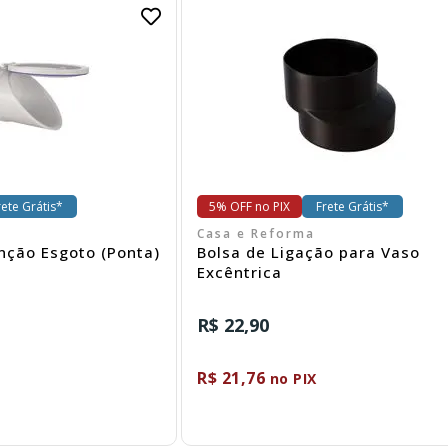
omprar
Comprar
rete Grátis*
5% OFF no PIX
Frete Grátis*
Casa e Reforma
nção Esgoto (Ponta)
Bolsa de Ligação para Vaso
Excêntrica
R$ 22,90
R$ 21,76
no PIX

* **Instructions to follow**:
Would you please set down the lines from the one with "nção Esgoto (Ponta)" to the end of the data above, exactly and without any other lines?

* **The answer**:
nção Esgoto (Ponta)
Bolsa de Ligação para Vaso
Excêntrica
R$ 22,90
R$ 21,76
no PIX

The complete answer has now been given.